:: Supplied material ::
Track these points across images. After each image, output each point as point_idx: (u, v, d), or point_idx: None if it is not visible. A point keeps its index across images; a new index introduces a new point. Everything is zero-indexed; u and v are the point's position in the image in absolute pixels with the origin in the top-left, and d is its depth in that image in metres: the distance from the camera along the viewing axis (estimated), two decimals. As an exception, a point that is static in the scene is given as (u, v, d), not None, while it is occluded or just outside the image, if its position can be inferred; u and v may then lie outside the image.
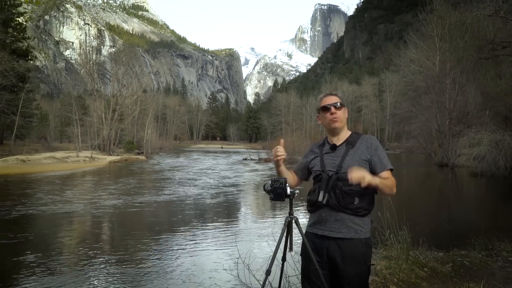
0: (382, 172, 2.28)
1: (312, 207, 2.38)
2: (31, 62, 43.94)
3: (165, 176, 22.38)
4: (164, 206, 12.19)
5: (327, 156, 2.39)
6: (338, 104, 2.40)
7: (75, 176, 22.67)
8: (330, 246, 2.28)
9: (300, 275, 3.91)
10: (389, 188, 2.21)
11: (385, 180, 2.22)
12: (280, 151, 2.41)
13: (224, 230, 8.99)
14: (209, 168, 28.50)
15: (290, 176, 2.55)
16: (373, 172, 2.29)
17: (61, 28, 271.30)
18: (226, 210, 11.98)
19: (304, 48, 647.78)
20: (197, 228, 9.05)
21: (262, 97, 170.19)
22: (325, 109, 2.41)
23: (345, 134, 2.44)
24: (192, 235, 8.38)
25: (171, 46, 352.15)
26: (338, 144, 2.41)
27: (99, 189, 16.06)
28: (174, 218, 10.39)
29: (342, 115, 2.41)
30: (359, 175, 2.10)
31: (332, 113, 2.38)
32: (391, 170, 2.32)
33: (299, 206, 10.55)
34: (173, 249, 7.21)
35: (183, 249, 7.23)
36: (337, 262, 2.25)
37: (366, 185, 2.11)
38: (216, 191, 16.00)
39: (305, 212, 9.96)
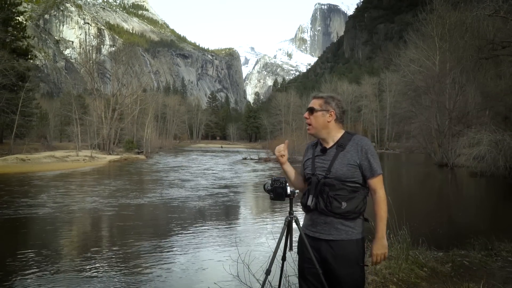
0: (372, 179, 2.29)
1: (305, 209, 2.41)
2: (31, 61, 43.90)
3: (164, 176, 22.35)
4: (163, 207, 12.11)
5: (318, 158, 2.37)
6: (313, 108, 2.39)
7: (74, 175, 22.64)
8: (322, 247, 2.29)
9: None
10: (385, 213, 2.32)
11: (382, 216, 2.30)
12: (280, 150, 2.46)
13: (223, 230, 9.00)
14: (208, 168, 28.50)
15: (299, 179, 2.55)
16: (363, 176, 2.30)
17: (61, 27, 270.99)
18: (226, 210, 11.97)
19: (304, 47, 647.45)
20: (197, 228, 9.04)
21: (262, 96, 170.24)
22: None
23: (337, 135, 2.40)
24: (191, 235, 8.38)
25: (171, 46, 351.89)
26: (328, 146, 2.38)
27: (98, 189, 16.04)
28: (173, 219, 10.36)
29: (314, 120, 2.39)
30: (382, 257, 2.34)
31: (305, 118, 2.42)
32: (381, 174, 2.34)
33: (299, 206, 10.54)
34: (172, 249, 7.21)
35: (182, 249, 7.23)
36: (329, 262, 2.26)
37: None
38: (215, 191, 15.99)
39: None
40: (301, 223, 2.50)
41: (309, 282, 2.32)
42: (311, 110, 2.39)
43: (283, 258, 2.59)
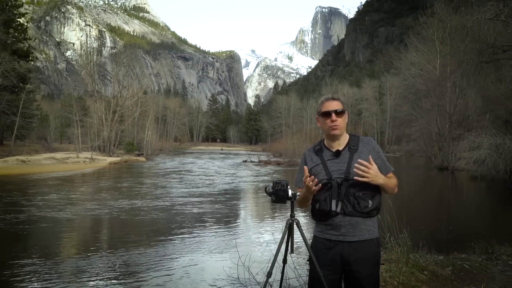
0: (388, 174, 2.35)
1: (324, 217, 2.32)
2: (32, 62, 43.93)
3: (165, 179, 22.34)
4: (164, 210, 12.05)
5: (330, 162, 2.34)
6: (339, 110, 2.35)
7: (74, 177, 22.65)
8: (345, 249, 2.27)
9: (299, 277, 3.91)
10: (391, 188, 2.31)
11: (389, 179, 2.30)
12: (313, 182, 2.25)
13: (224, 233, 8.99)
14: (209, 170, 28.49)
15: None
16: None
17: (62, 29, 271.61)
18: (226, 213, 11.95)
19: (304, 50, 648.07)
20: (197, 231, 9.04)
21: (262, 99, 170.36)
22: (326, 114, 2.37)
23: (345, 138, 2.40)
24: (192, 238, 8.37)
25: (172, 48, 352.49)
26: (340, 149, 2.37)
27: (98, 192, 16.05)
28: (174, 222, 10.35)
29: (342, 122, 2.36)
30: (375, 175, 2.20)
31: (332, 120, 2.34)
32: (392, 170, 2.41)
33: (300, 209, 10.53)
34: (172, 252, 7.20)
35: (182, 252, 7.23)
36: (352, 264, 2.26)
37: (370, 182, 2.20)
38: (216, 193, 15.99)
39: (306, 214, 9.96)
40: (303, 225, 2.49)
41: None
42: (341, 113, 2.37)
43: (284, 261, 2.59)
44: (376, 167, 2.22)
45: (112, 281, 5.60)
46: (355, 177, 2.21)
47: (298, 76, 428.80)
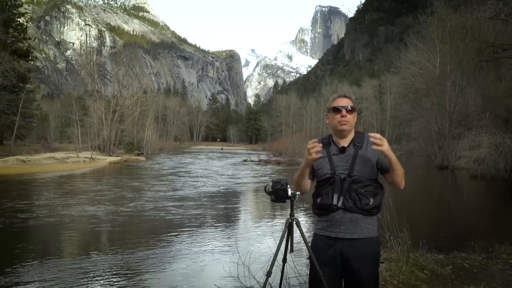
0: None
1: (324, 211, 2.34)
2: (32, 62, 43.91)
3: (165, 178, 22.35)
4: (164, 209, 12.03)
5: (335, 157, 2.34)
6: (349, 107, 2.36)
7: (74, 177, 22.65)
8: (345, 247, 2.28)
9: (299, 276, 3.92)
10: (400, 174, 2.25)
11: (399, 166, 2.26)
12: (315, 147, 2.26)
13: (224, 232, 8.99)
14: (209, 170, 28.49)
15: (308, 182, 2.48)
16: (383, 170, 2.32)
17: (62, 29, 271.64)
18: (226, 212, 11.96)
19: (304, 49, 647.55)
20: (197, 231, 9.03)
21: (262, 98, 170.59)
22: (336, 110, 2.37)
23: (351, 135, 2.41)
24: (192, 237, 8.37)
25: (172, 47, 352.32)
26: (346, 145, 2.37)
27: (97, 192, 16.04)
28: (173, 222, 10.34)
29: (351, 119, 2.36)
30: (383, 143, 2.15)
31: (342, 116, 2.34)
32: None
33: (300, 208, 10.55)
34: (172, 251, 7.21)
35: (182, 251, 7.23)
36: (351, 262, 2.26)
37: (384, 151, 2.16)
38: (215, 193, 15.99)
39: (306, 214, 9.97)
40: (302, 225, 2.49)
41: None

:: Problem statement ::
An exact retyping of each record, with no pictures, is the answer required.

:: Response to this exercise ::
Track these points across images. After each image, output each point as point_idx: (u, v, d), or point_idx: None if it is not visible. A point keeps its index across images; a new index introduces a new point. Everything is zero-indexed; u and v are the point's position in the image in absolute pixels with the origin in the top-left, and d is its depth in that image in metres: the distance from the camera along the viewing axis (estimated), two decimals. As an exception, a point that is static in the scene is given as (u, v, d), not None, while it is occluded or just outside the image, if its position can be inferred; u and v may then lie outside the image.
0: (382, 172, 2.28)
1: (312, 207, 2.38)
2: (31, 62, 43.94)
3: (165, 176, 22.38)
4: (164, 206, 12.19)
5: (327, 156, 2.39)
6: (338, 104, 2.40)
7: (75, 176, 22.67)
8: (330, 246, 2.28)
9: (300, 275, 3.91)
10: (389, 188, 2.21)
11: (385, 180, 2.22)
12: (280, 151, 2.41)
13: (224, 230, 8.99)
14: (209, 168, 28.50)
15: (290, 176, 2.55)
16: (373, 172, 2.29)
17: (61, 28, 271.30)
18: (226, 210, 11.98)
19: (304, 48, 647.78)
20: (197, 228, 9.05)
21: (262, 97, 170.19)
22: (325, 109, 2.41)
23: (345, 134, 2.44)
24: (192, 235, 8.38)
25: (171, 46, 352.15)
26: (338, 144, 2.41)
27: (99, 189, 16.06)
28: (174, 218, 10.39)
29: (342, 115, 2.41)
30: (359, 175, 2.10)
31: (332, 113, 2.38)
32: (391, 170, 2.32)
33: (299, 206, 10.55)
34: (173, 249, 7.21)
35: (183, 249, 7.23)
36: (337, 262, 2.25)
37: (366, 185, 2.11)
38: (216, 191, 16.00)
39: (305, 212, 9.96)
0: (372, 179, 2.29)
1: (305, 209, 2.41)
2: (31, 61, 43.90)
3: (164, 176, 22.35)
4: (163, 207, 12.11)
5: (318, 158, 2.37)
6: (313, 108, 2.39)
7: (74, 175, 22.64)
8: (322, 247, 2.29)
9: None
10: (385, 213, 2.32)
11: (382, 216, 2.30)
12: (280, 150, 2.46)
13: (223, 230, 9.00)
14: (208, 168, 28.50)
15: (299, 179, 2.55)
16: (363, 176, 2.30)
17: (61, 27, 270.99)
18: (226, 210, 11.97)
19: (304, 47, 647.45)
20: (197, 228, 9.04)
21: (262, 96, 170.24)
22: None
23: (337, 135, 2.40)
24: (191, 235, 8.38)
25: (171, 46, 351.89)
26: (328, 146, 2.38)
27: (98, 189, 16.04)
28: (173, 219, 10.36)
29: (314, 120, 2.39)
30: (382, 257, 2.34)
31: (305, 118, 2.42)
32: (381, 174, 2.34)
33: (299, 206, 10.54)
34: (172, 249, 7.21)
35: (182, 249, 7.23)
36: (329, 262, 2.26)
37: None
38: (215, 191, 15.99)
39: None
40: (301, 223, 2.50)
41: (309, 282, 2.32)
42: (311, 110, 2.39)
43: (283, 258, 2.59)
0: (388, 174, 2.35)
1: (324, 217, 2.32)
2: (32, 62, 43.93)
3: (165, 179, 22.34)
4: (164, 210, 12.05)
5: (330, 162, 2.34)
6: (339, 110, 2.35)
7: (74, 177, 22.65)
8: (345, 249, 2.27)
9: (299, 277, 3.91)
10: (391, 188, 2.31)
11: (389, 179, 2.30)
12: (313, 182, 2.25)
13: (224, 233, 8.99)
14: (209, 170, 28.49)
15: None
16: None
17: (62, 29, 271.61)
18: (226, 213, 11.95)
19: (304, 50, 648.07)
20: (197, 231, 9.04)
21: (262, 99, 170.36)
22: (326, 114, 2.37)
23: (345, 138, 2.40)
24: (192, 238, 8.37)
25: (172, 48, 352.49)
26: (340, 149, 2.37)
27: (98, 192, 16.05)
28: (174, 222, 10.35)
29: (342, 122, 2.36)
30: (375, 175, 2.20)
31: (332, 120, 2.34)
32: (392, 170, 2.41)
33: (300, 209, 10.53)
34: (172, 252, 7.20)
35: (182, 252, 7.23)
36: (352, 264, 2.26)
37: (370, 182, 2.20)
38: (216, 193, 15.99)
39: (306, 214, 9.96)
40: (303, 225, 2.49)
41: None
42: (341, 113, 2.37)
43: (284, 261, 2.59)
44: (376, 167, 2.22)
45: (112, 281, 5.60)
46: (355, 177, 2.21)
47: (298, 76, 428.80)
0: None
1: (324, 211, 2.34)
2: (32, 62, 43.91)
3: (165, 178, 22.35)
4: (164, 209, 12.03)
5: (335, 157, 2.34)
6: (349, 107, 2.36)
7: (74, 177, 22.65)
8: (345, 247, 2.28)
9: (299, 276, 3.92)
10: (400, 174, 2.25)
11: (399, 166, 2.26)
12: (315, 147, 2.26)
13: (224, 232, 8.99)
14: (209, 170, 28.49)
15: (308, 182, 2.48)
16: (383, 170, 2.32)
17: (62, 29, 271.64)
18: (226, 212, 11.96)
19: (304, 49, 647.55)
20: (197, 231, 9.03)
21: (262, 98, 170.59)
22: (336, 110, 2.37)
23: (351, 135, 2.41)
24: (192, 237, 8.37)
25: (172, 47, 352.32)
26: (346, 145, 2.37)
27: (97, 192, 16.04)
28: (173, 222, 10.34)
29: (351, 119, 2.36)
30: (383, 143, 2.15)
31: (342, 116, 2.34)
32: None
33: (300, 208, 10.55)
34: (172, 251, 7.21)
35: (182, 251, 7.23)
36: (351, 262, 2.26)
37: (384, 151, 2.16)
38: (215, 193, 15.99)
39: (306, 214, 9.97)
40: (302, 225, 2.49)
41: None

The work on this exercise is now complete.